Revelations: Praising God in good times and bad
Jennifer Lee Preyss
Jan. 10, 2014 at midnight
Updated Jan. 9, 2014 at 7:10 p.m.
For the past several weeks, I've been feeling spiritually unattached.
My passion for prayer and scripture reading has depleted somewhat, and I've been feeling the emptiness that always creeps in when I fail to put God above other responsibilities in my life.
It isn't that I'm not praying. I wake up every morning and thank God out loud for the many blessings in my life.
And at night, I offer a few short prayers for those I know who are hurting, sick, lost or lonely.
But I realized over the holidays, at Christmastime no less, that I'm not giving God my heart.

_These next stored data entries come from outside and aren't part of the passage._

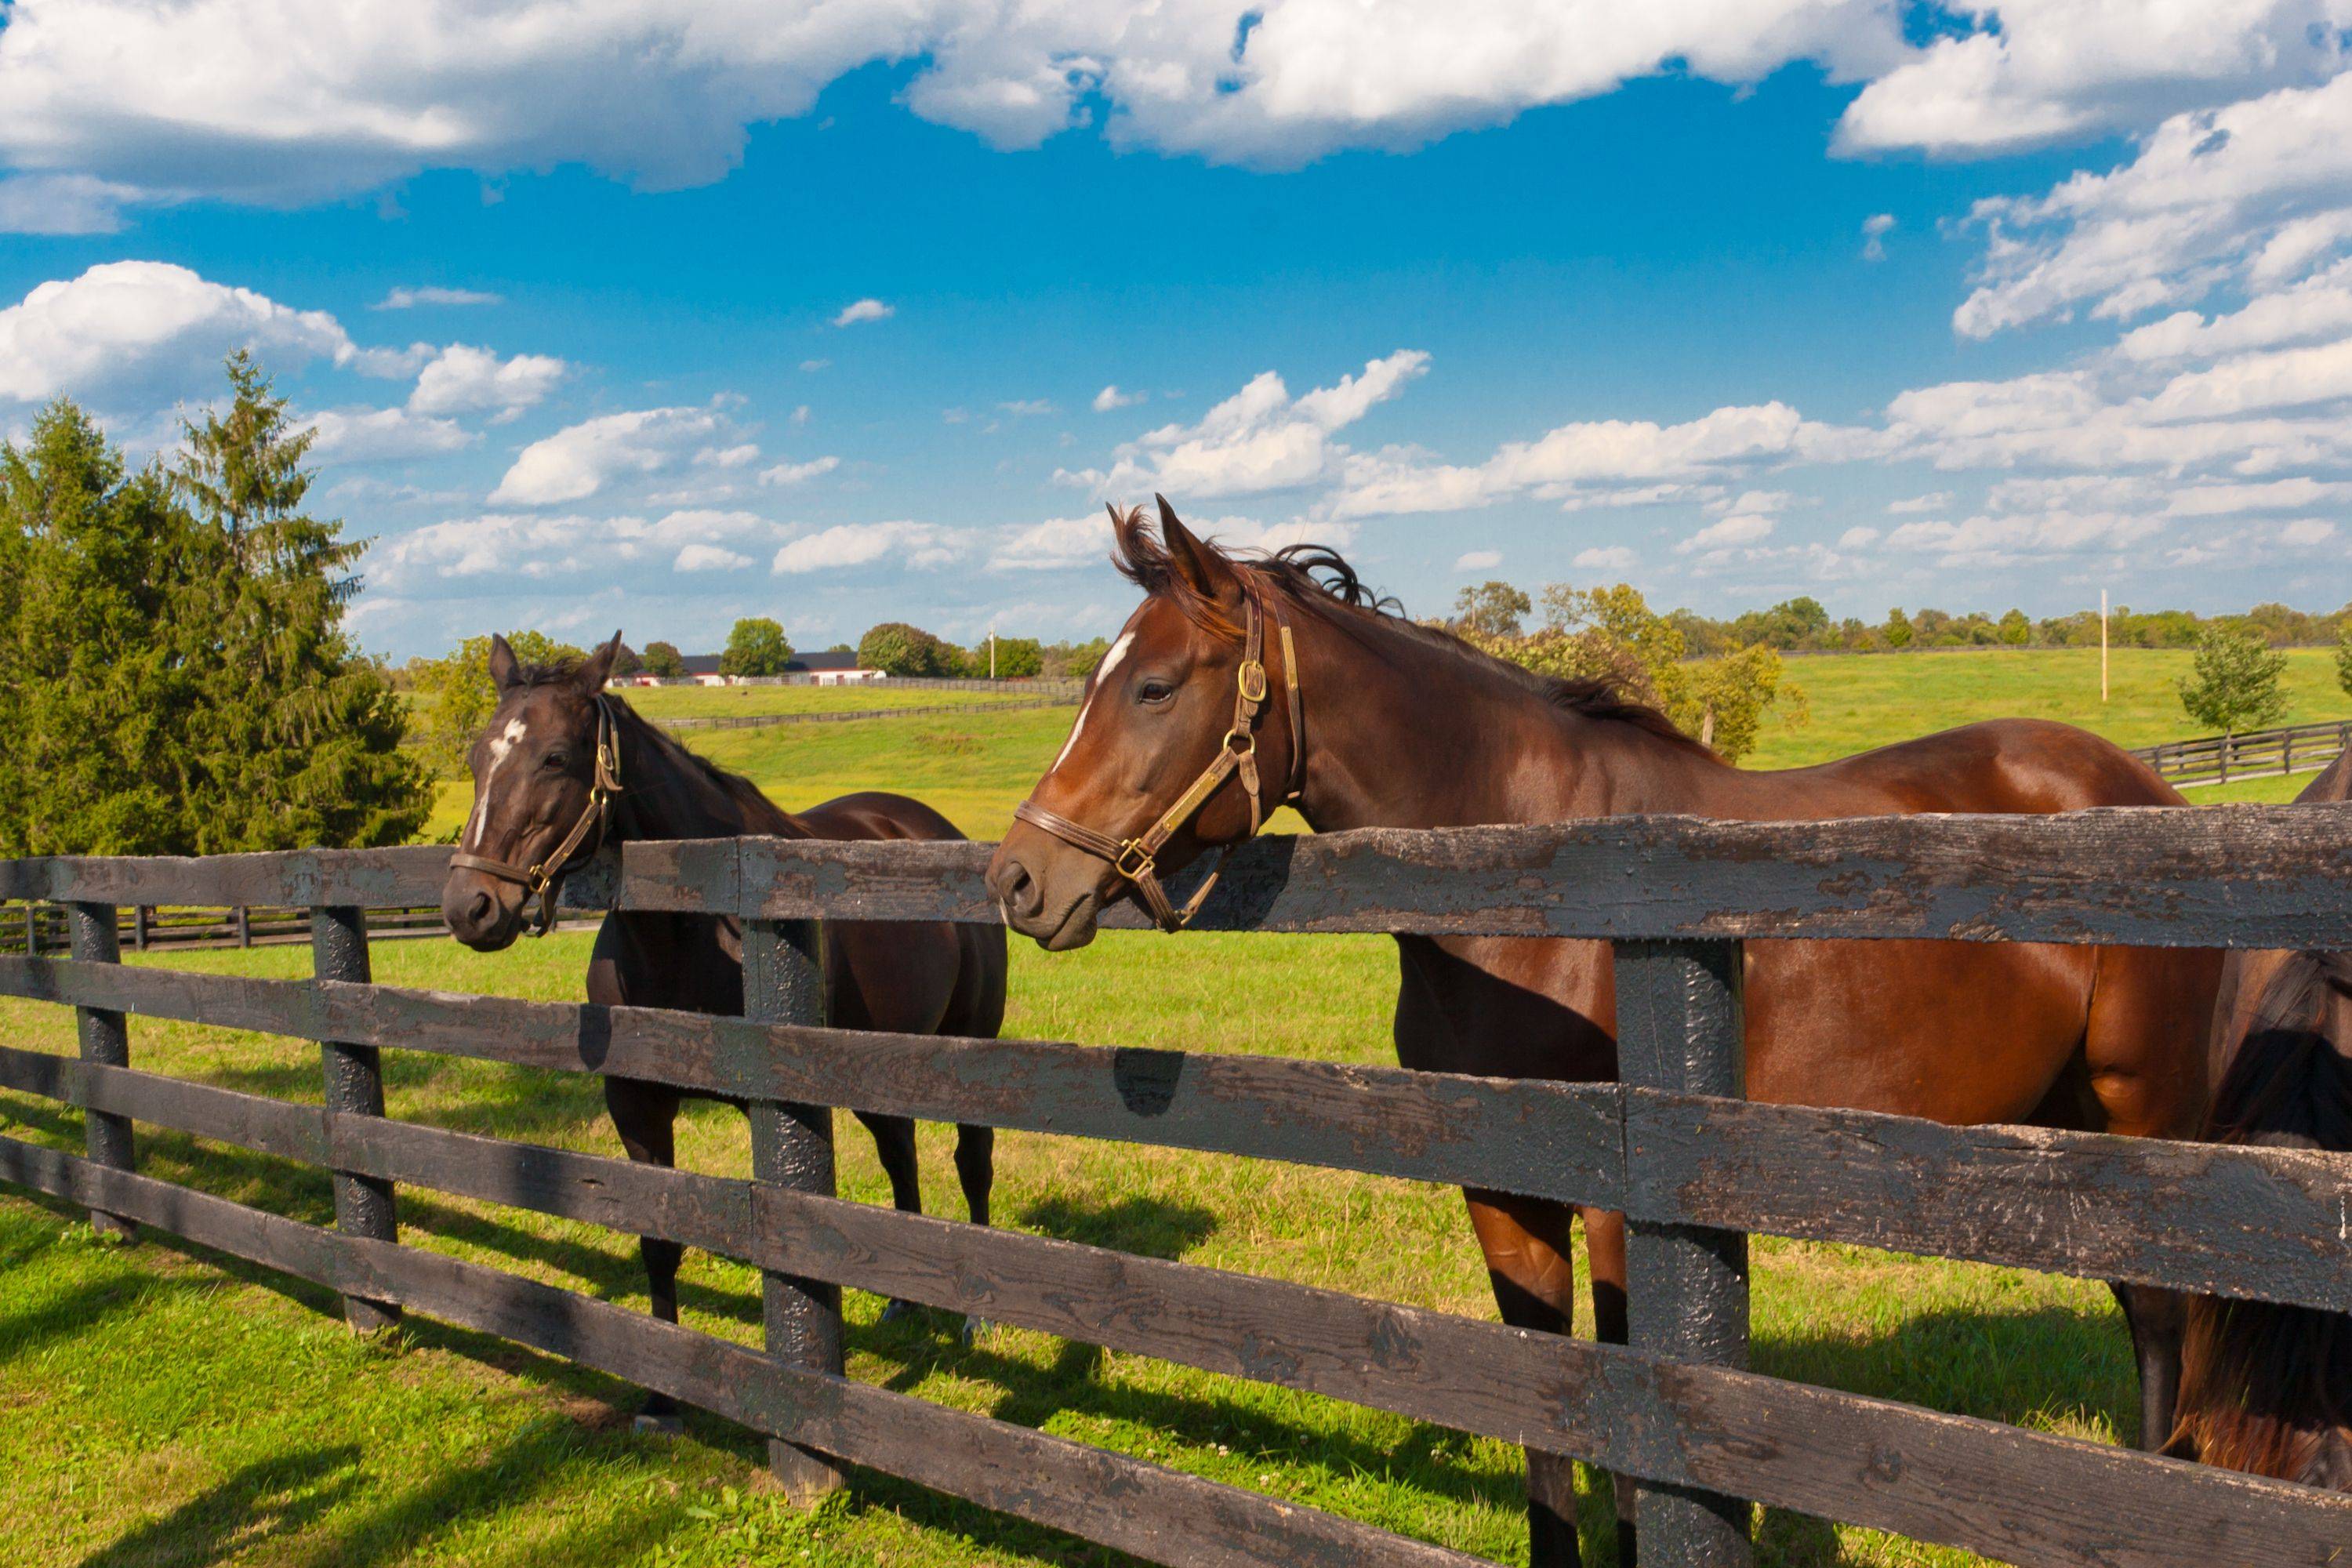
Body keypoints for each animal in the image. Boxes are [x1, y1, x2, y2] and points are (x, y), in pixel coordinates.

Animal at [442, 630, 1011, 1429]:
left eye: (554, 757)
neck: (693, 925)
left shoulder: (779, 1104)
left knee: (972, 1159)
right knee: (900, 1153)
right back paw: (905, 1304)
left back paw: (975, 1317)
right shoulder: (637, 1106)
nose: (470, 906)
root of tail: (929, 829)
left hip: (971, 1046)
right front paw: (660, 1397)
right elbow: (658, 1240)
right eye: (476, 758)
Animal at [988, 503, 2220, 1568]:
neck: (1536, 877)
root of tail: (2139, 785)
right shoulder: (1502, 1187)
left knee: (2173, 1316)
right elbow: (1546, 1401)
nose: (1019, 877)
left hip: (2146, 1116)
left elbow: (1628, 1416)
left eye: (1154, 686)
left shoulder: (1626, 1202)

And worse, I'm not giving him my full attention.
The reason: everything in my life right now is fine.
I'm not in distress. I'm not searching for answers. I'm living in trust and faith that my life course is mapping out the way it should.
How wonderful, right?
I'm not so sure.
The realization that my attention for God has diverted elsewhere because I simply do not need him as much right now scared me.
I always said I wouldn't be that kind of Christ follower.
Like most, my walk is zigzagged enough as it is. I don't need another reason to veer off course.
On a long drive home from Austin last weekend, I stared out of my window and thanked the Lord that I was filled with the peace I had been praying and asking for - for what seems like years.
But then, I looked over at my boyfriend, Greg, and asked if he would start holding me accountable for putting God first in my life again.
I asked him to remind me not to get too comfortable.
Because sooner or later, I'm going to fall on my knees and cry out to the Lord.
And I want to know that before I fall on my knees in distress, that I've already been down there in celebration and thanksgiving.